The panel, chaired by Blackstone CEO Stephen Schwarzman, released a statement around 1.40 p.m. ET Wednesday on its decision.

“As our members have expressed individually over the past several days, intolerance, racism and violence have absolutely no place in this country and are an affront to core American values,” the statement read.

The forum, a bipartisan group of business leaders, stressed that they were “called to serve [the U.S.] to “provide independent feedback and perspectives directly to the President” on economic growth and job creation in the U.S.

“We believe the debate over Forum participation has become a distraction from our well-intentioned and sincere desire to aid vital policy discussions on how to improve the lives of everyday Americans ... as Americans, we are all united in our desire to see our country succeed,” the statement added.

JP Morgan CEO Jamie Dimon, a key member of the group whom Trump once called a “good guy” in 2012, sent a separate statement to employees, stating that he “strongly disagreed with Trump’s reaction to Charlottesville” and that “there is no room for equivocation here: The evil on display by these perpetrators of hate should be condemned.”

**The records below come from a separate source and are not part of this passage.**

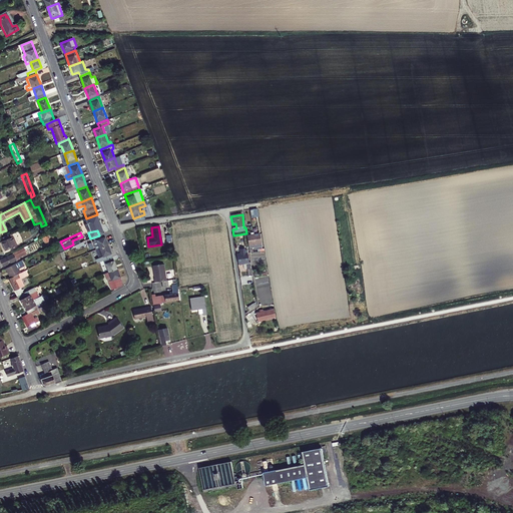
[(16,245),(12,233),(2,237),(4,241),(2,242),(5,250),(16,245)]
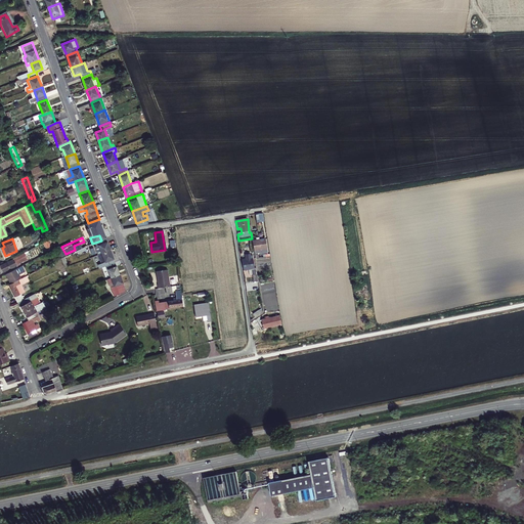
[(101,241),(95,243),(97,247),(95,247),(98,256),(112,252),(106,238),(101,241)]
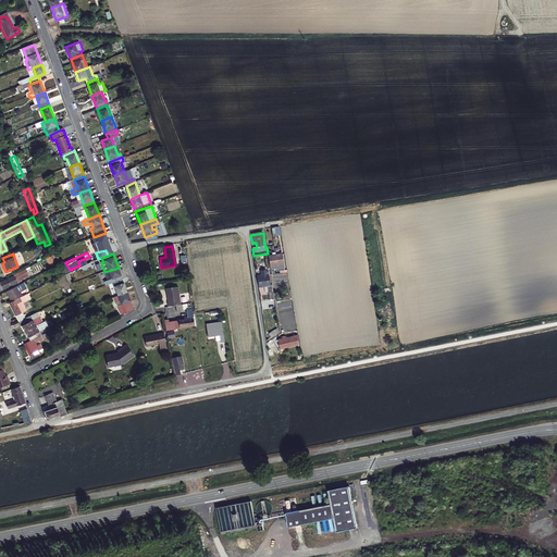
[(285,270),(283,256),(270,258),(272,272),(280,270),(280,272),(284,271),(283,270),(285,270)]
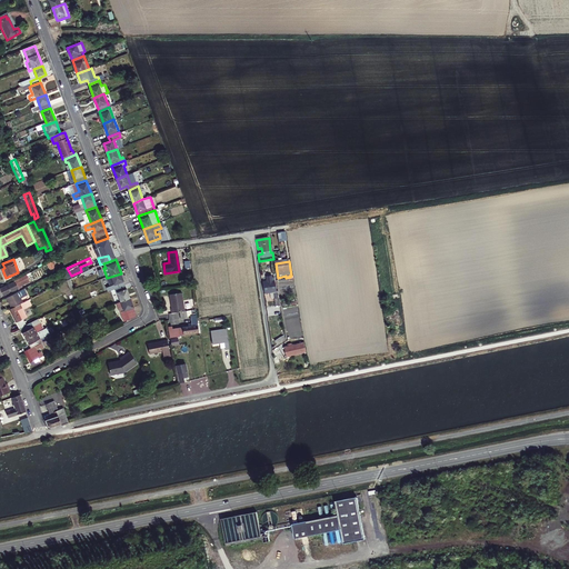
[(121,273),(107,278),(110,287),(115,285),(117,289),(126,286),(121,273)]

“Constructive economic and regulatory policies are not enough and will not matter if we do not address the divisions in our country. It is a leader’s role, in business or government, to bring people together, not tear them apart,” Dimon added.

Members had floated the idea of asking Trump to dissolve the panel weeks before Charlottesville, sources close to the call said.

The panel's dismantlement didn't come as a surprise as many had voiced privately to each other their concerns to stay on board after Trump pulled the U.S. out of the Paris Climate Accord on June 1 and announced a transgender military ban on July 26, sources close to the call said. Members felt pressure to step down from employees and customers, and were anxious about being regarded as supportive of the policies Trump had signed on due to their panel positions, according to the sources.

The council had only met two times in the past eight months, and members felt they weren't achieving much.

At the same time, the president’s manufacturing council suffered a continuous stream of defections from CEOs and business leaders following Trump's remarks Saturday.

Campbell Soup CEO Denise Morrison, 3M CEO Inge Thulin and GE CEO Jeff Immelt all abruptly resigned before noon ET today, joining six other members who had resigned in the wake of Trump’s Charlottesville response.

Morrison said she believes Trump “should have been-and still needs to be-unambiguous” on white supremacy in Saturday’s violent rally.

Merck’s CEO Kenneth Frazier led the stream of resignations on Monday, saying in a statement that as a "matter of personal conscience, I feel a responsibility to take a stand against intolerance and extremism."

The American Manufacturing Council has not yet issued a statement following the president’s tweet Wednesday.

However, more resignations came on the heels of Trump’s “blame on both sides” comment Tuesday, when the president lashed out at Trump Tower, attacking the "alt-left" and saying that there were “fine people” among both the protesters and counterprotesters in Charlottesville.